*** Begin section ***
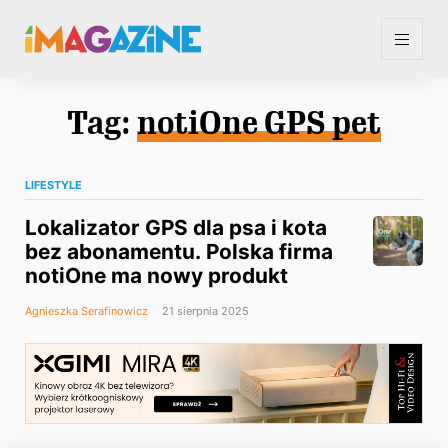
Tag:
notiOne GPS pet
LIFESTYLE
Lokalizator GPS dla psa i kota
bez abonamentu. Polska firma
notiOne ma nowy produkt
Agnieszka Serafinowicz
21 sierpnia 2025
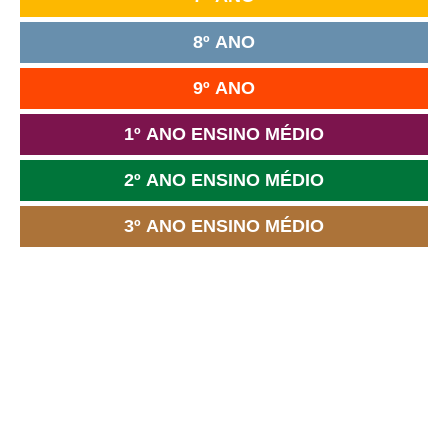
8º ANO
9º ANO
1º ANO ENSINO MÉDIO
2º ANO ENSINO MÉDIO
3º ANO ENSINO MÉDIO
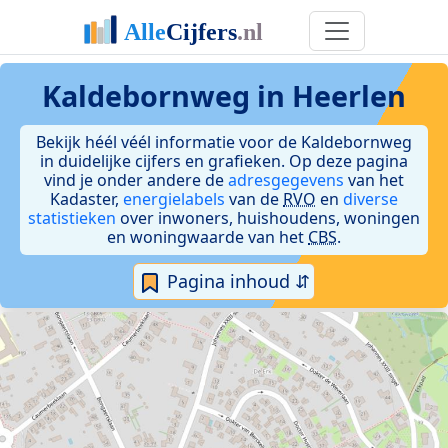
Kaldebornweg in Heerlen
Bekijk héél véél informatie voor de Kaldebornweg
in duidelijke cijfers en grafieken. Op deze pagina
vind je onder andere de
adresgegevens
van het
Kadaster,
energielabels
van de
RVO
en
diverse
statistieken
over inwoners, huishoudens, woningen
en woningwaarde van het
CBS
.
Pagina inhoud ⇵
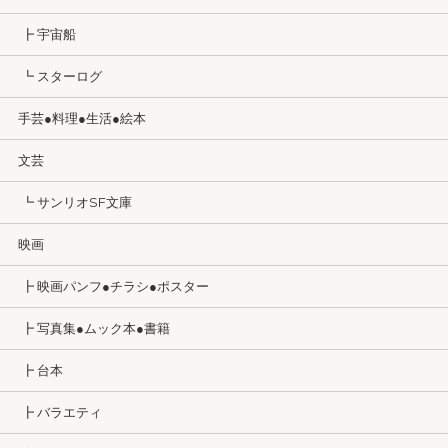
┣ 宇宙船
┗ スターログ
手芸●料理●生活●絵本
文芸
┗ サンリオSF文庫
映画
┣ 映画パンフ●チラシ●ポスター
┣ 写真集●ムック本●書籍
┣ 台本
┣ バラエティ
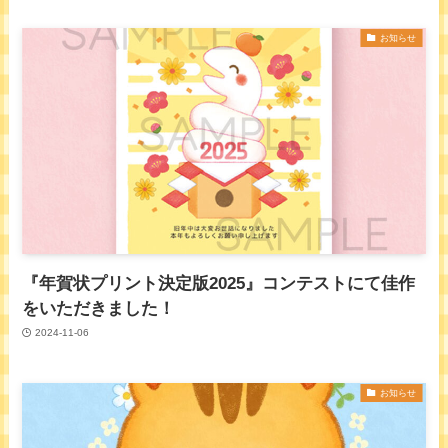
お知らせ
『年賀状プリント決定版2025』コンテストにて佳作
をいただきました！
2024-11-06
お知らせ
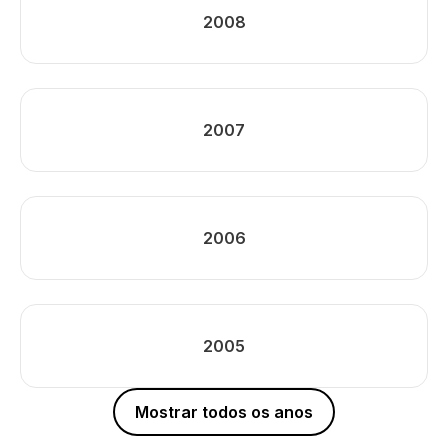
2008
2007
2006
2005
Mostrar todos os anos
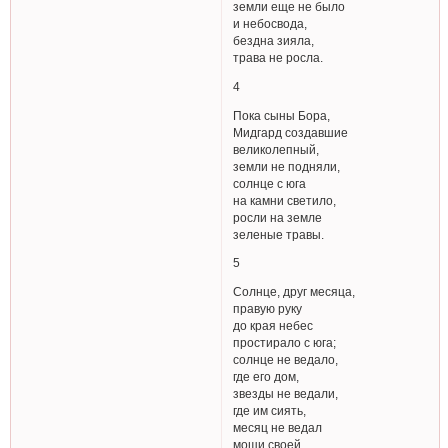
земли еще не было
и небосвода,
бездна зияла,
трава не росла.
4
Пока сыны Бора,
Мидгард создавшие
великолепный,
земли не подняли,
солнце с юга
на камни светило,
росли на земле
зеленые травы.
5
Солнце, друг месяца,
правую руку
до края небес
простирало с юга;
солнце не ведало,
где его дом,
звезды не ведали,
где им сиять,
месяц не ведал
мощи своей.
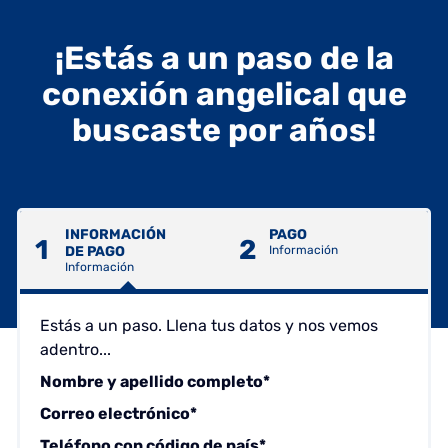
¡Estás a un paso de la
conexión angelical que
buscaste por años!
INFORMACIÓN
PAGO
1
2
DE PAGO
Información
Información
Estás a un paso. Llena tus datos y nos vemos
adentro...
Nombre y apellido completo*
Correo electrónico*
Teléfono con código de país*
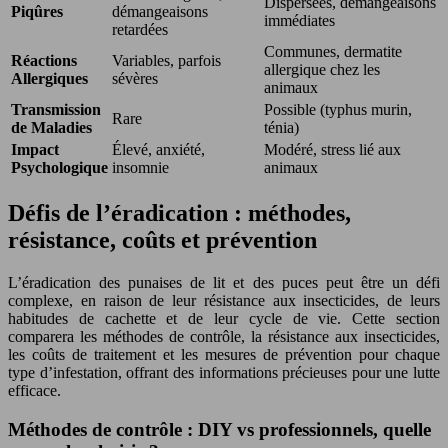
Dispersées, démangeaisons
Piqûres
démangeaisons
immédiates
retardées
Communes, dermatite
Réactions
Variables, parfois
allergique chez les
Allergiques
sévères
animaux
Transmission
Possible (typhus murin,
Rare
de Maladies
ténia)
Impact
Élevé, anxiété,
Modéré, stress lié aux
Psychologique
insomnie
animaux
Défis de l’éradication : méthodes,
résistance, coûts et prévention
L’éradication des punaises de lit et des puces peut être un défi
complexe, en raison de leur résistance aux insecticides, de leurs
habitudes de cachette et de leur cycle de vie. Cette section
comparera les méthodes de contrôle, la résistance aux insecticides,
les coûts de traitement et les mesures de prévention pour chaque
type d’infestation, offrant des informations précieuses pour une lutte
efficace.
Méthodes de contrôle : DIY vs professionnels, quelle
*** End section ***
*** Begin section ***
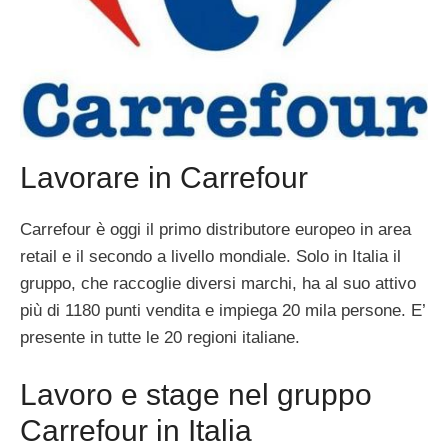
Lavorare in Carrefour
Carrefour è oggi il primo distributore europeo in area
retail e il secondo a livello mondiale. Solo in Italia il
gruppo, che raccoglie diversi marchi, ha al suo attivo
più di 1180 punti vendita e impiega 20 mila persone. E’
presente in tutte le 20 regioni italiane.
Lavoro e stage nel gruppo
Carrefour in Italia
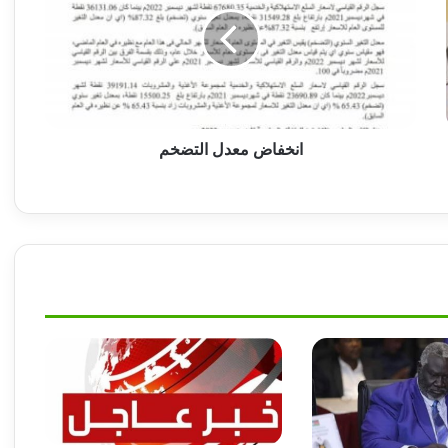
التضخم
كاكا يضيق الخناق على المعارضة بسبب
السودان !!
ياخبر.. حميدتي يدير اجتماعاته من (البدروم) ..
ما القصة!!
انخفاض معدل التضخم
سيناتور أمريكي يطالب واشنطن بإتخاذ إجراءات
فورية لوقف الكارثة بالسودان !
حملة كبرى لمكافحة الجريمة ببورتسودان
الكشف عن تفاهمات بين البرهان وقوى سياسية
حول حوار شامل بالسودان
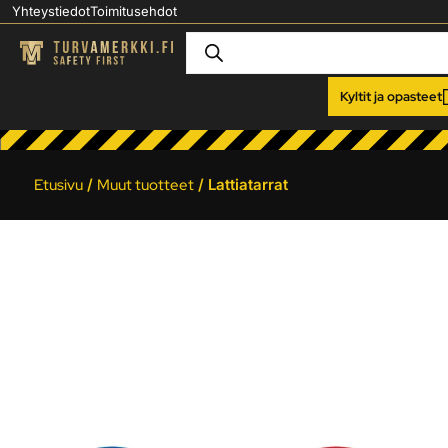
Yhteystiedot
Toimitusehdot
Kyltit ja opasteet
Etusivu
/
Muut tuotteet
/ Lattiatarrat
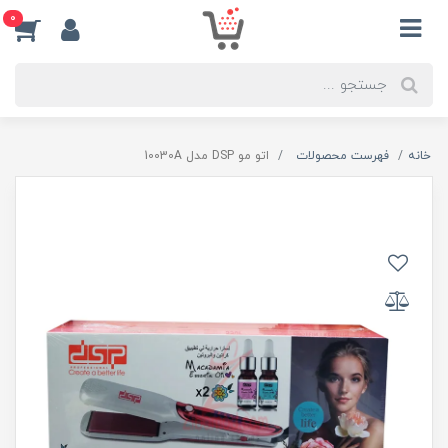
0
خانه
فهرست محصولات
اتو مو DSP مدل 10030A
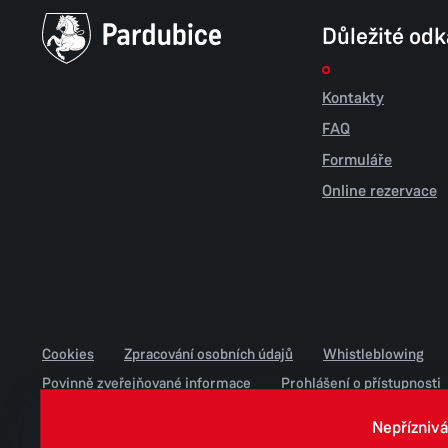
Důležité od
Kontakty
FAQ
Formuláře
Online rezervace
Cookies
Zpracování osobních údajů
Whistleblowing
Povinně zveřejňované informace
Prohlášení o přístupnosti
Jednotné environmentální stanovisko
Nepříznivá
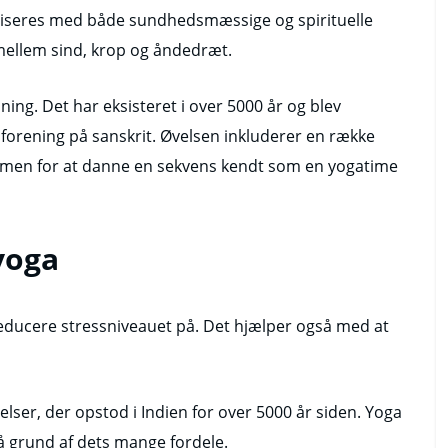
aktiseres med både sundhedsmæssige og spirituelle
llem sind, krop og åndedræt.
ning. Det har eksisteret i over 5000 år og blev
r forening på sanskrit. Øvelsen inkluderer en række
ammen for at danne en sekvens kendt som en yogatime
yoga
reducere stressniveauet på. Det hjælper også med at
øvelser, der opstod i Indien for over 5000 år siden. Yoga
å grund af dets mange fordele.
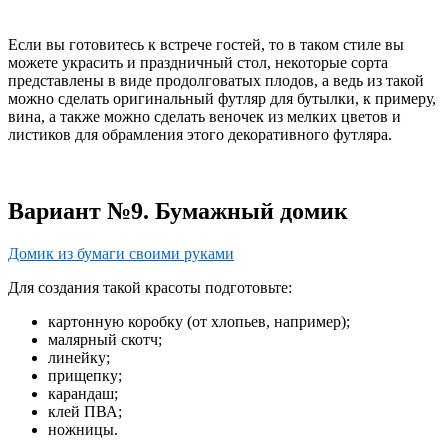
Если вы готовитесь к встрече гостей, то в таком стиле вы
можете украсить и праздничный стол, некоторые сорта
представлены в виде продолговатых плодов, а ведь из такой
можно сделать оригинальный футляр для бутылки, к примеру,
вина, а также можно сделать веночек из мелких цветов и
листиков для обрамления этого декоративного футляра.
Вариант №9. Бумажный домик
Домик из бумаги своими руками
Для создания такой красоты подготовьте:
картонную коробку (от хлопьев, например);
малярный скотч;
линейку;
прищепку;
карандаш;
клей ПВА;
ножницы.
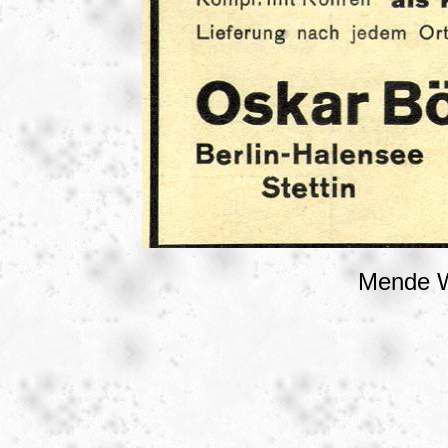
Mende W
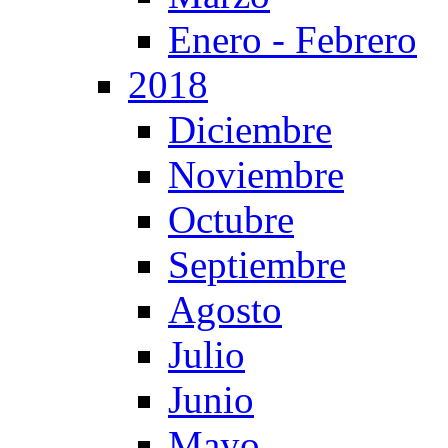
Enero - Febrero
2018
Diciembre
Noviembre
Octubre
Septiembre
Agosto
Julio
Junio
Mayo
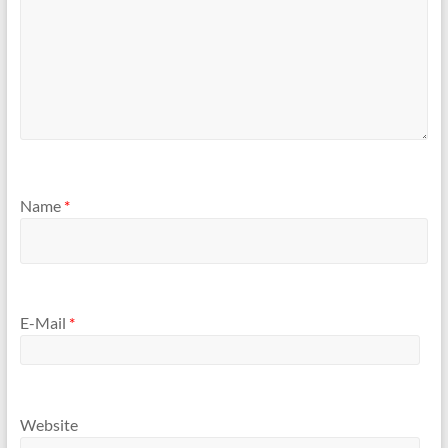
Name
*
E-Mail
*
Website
*** End section ***
§ **What to produce**: Count the lines in the records above that contain the string "сделать", with case counting, and give only that number.

§ **Written solution**: 2